▶ [WORK ORDER]:
Please take the records that follow and repeat exactly the lines starting with the line with "left elbow: (272, 250)" and going on through the line with "left front paw: (267, 197)".

▶ [EXTRACTED INFORMATION]:

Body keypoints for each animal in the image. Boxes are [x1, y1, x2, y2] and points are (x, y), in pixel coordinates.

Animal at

--

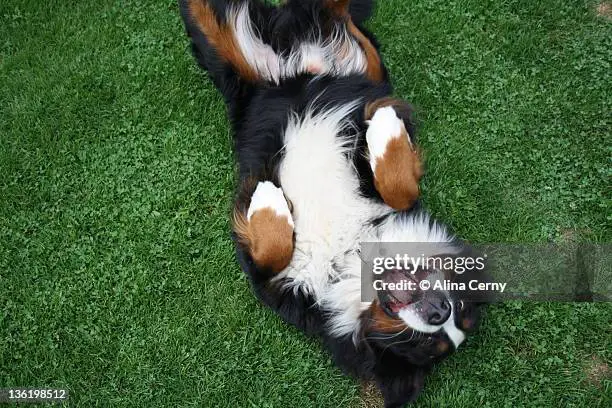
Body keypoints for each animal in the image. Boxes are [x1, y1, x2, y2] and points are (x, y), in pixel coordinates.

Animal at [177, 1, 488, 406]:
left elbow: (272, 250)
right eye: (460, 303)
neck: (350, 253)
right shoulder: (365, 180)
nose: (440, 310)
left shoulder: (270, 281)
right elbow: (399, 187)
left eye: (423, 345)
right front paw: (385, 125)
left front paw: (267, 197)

▶ [RESPONSE AREA]:
left elbow: (272, 250)
right eye: (460, 303)
neck: (350, 253)
right shoulder: (365, 180)
nose: (440, 310)
left shoulder: (270, 281)
right elbow: (399, 187)
left eye: (423, 345)
right front paw: (385, 125)
left front paw: (267, 197)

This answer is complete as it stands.